Our team also leads Astera’s Residency program, supports independent Fellows, explores and funds new opportunities, and drives events and other ecosystem-supporting efforts.
We think about grants and investments as a continuum rather than a binary.
Most foundations have an external grant-making function. At Astera, we also do grants when appropriate, but we believe we can increase philanthropic capital efficiency by structuring some of our programmatic expenditures as investments. With a grant, we lose 100% of our capital 100% of the time—with investments, sometimes we return capital that we can then redeploy for philanthropic purposes.
For-profit companies are a major vector for social and technological change, and a tool that nonprofits can use to achieve their charitable objectives. By removing the artificial constraints most foundations erect internally between grant-making and investment functions, we hope to make our existing philanthropic dollars go farther.
Occasionally, Astera identifies exceptional thinkers or creatives that we believe need flexibility and time to reach their potential. Below are our current Fellows who we typically support for several years so that they may pursue their projects with maximum autonomy.

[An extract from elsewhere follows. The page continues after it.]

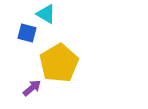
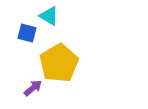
cyan triangle: moved 3 px right, 2 px down
purple arrow: moved 1 px right
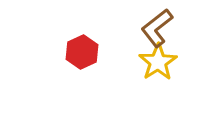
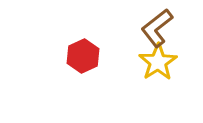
red hexagon: moved 1 px right, 4 px down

We envision a future in which all research outputs are shared rapidly and openly. It is time to build anew. The science and scientists we support are expected to lead from the front by iterating on new approaches and living in the future today.
Astera does not support traditional journal publication practices, as this system is fundamentally unfit for this purpose and a relic of the past. As a forcing function for progress, Astera time and funds will not be used to contribute directly to journal articles. Radial will spearhead research and development for more future-forward frameworks and tools.